The Chinese legal history to be developed by the centre is not restricted to the study of legal codes but the actual practices and how people really went through the legal procedures in Chinese history. ?
“We believe the development of this field can help the study of Chinese law and the understanding of the interaction between common law and Chinese legal system in the historical context. That will help our law school’s future academic development a lot,” he explained.
A vibrant academic environment is indispensable to both teaching and research, and academic exchanges between the centre and other institutions – such as field trips, conferences and guest lectures – have long been major features of the centre. Having established close links with institutions in the Mainland and Taiwan, the centre now is reaching out to the wider international communities and institutions around the world.
Some may treat internationalisation as a mere buzzword in the higher education sector in this globalised era, yet it is this very term which best captures the development of the discipline of Chinese civilisation.
“The study of Chinese civilisation has turned pretty international, in which it is no longer just studied in the isolated context of China but in the development of human civilisation, thus world civilisation, as a whole,’ Professor Cheng asserted.
Indeed, such an interaction and connection with the world has underpinned the direction of the CCIV’s development. Already the centre has established an English blog on which views and feelings can be shared among people from different parts of the world. Coupled with this is the strengthening of the content of its English website and a rising number of bilingual publications.
“In the near future, because of our contact and endeavor to go internationalisation, we are going to invite more international scholars to give lectures,” he said.
The rising interest in Chinese culture globally is also evident at the CityU, where exchange students have exhibited much interest in this field irrespective of which discipline they are in.

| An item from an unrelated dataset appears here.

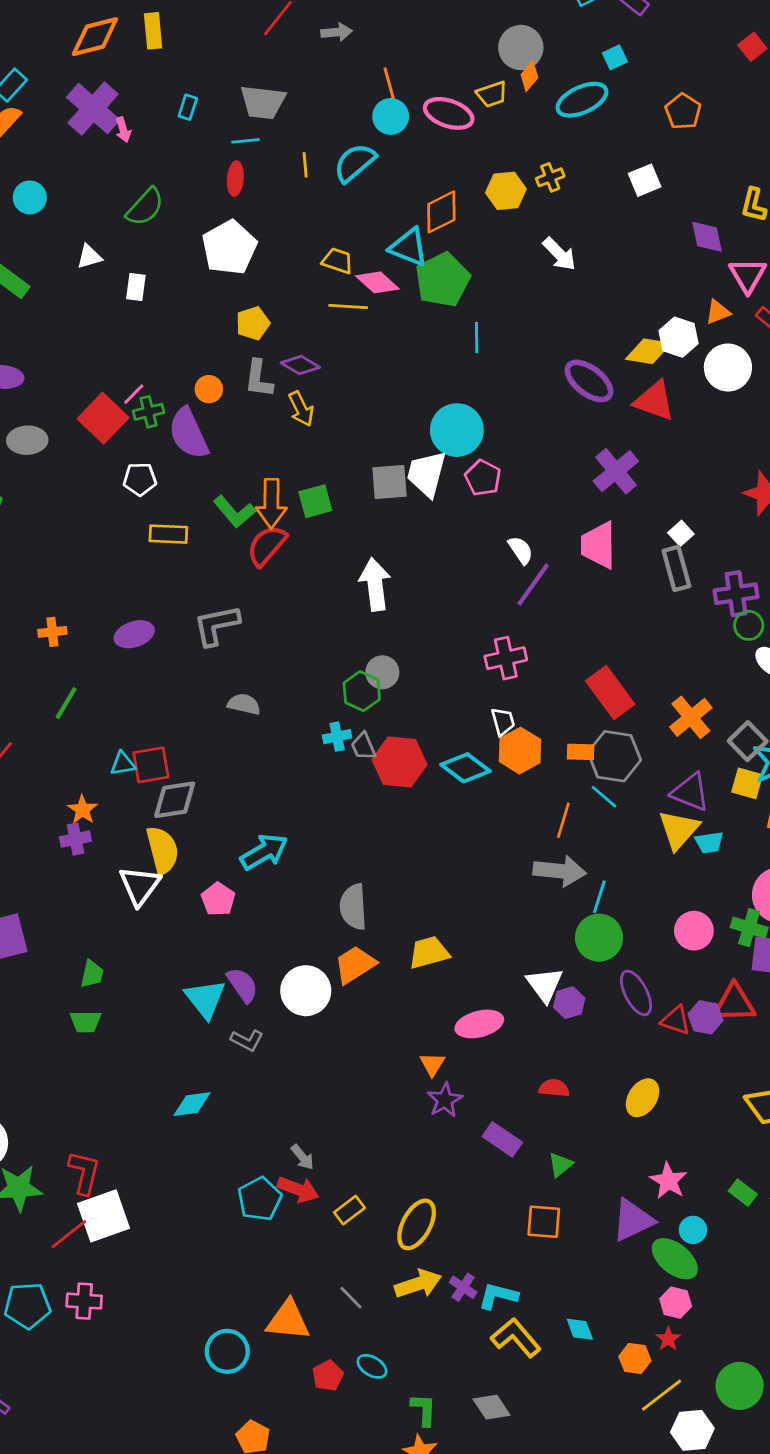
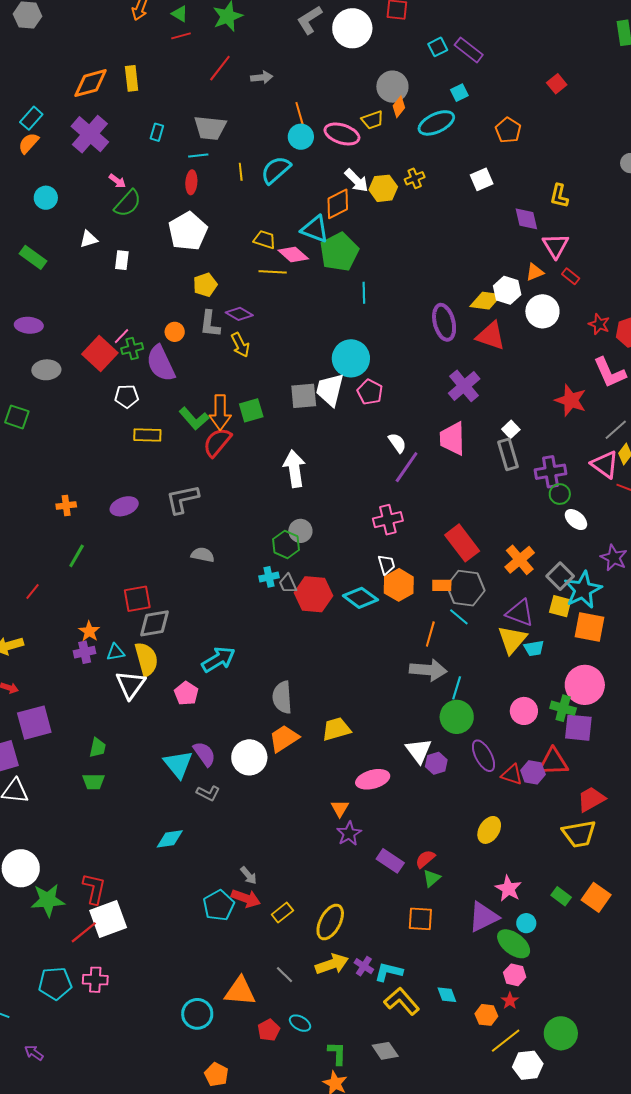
pink arrow: (123, 130) -> (117, 181), moved, turned -36
white arrow: (559, 254) -> (357, 180), moved
purple ellipse: (589, 381) -> (444, 322), turned 39
cyan triangle: (123, 764) -> (116, 652), moved
red semicircle: (554, 1088) -> (425, 859), moved, turned -45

Thus, in the future the general education courses will be offered in both Chinese and English so as to cater for the rising demand in Chinese civilisation courses in English.
Currently, Professor Cheng said that a joint programme with Harvard’s Department of East Asian Languages and Civilisations was set up to hold the Chinese civilisation conference every year. “Together with that development at Harvard, we’re now approaching other US universities, such as Yale and Princeton, both of which we have quite close contacts but no formal project yet. Hopefully we can develop that,” he said.
“We pay close attention to international sinology – the study of Chinese culture, not only in the US but also in Europe and other areas. For example, we have scholars from Europe and Australia to visit us. The purpose is to develop a comprehensive network with international studies of Chinese civilisation,” he said.
“Although we focus on Chinese civilisation, we need to know the development of the civilisation in the global context. Having a close contact and understanding of their studies will shed interesting light on our study, not necessarily they are better, but they have different angles and perspectives,” he added.